> Work order: Repeat every line of text in the rows below word for word, leaving out the pictures.

> Data supplied:
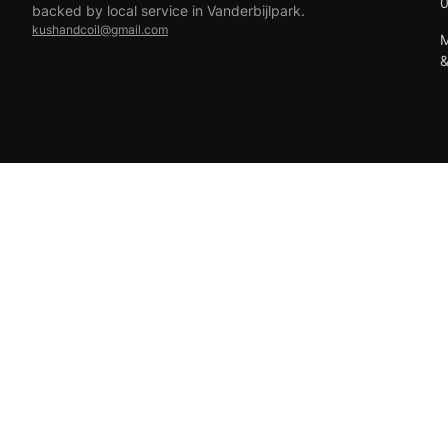
backed by local service in Vanderbijlpark.
kushandcoil@gmail.com
M
EFT
18+ only — vaping products are not for sale to minors.
© 2026 Viper Vape Kush & Coil. All rights reserved.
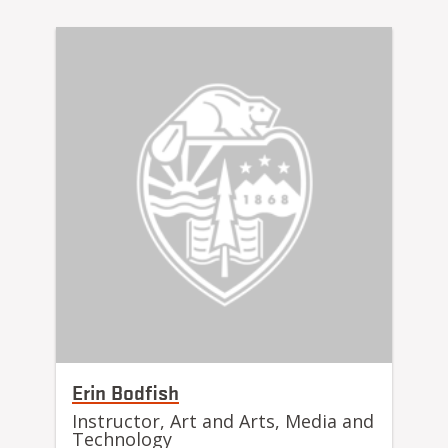
Erin Bodfish
Instructor, Art and Arts, Media and
Technology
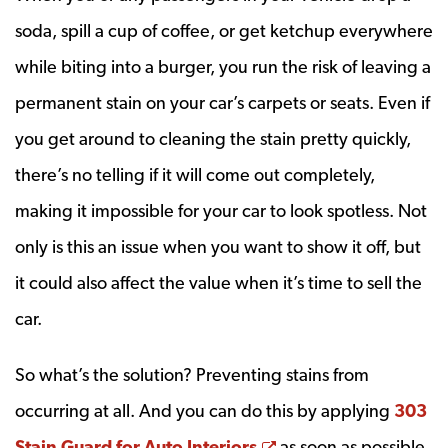
soda, spill a cup of coffee, or get ketchup everywhere
while biting into a burger, you run the risk of leaving a
permanent stain on your car’s carpets or seats. Even if
you get around to cleaning the stain pretty quickly,
there’s no telling if it will come out completely,
making it impossible for your car to look spotless. Not
only is this an issue when you want to show it off, but
it could also affect the value when it’s time to sell the
car.
So what’s the solution? Preventing stains from
occurring at all. And you can do this by applying
303
Opens a new windo
Stain Guard for Auto Interiors
as soon as possible.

> Solution for this problem:
backed by local service in Vanderbijlpark.
kushandcoil@gmail.com
M
EFT
18+ only — vaping products are not for sale to minors.
© 2026 Viper Vape Kush & Coil. All rights reserved.
Erin Bodfish
Instructor, Art and Arts, Media and
Technology
soda, spill a cup of coffee, or get ketchup everywhere
while biting into a burger, you run the risk of leaving a
permanent stain on your car’s carpets or seats. Even if
you get around to cleaning the stain pretty quickly,
there’s no telling if it will come out completely,
making it impossible for your car to look spotless. Not
only is this an issue when you want to show it off, but
it could also affect the value when it’s time to sell the
car.
So what’s the solution? Preventing stains from
occurring at all. And you can do this by applying
303
Opens a new windo
Stain Guard for Auto Interiors
as soon as possible.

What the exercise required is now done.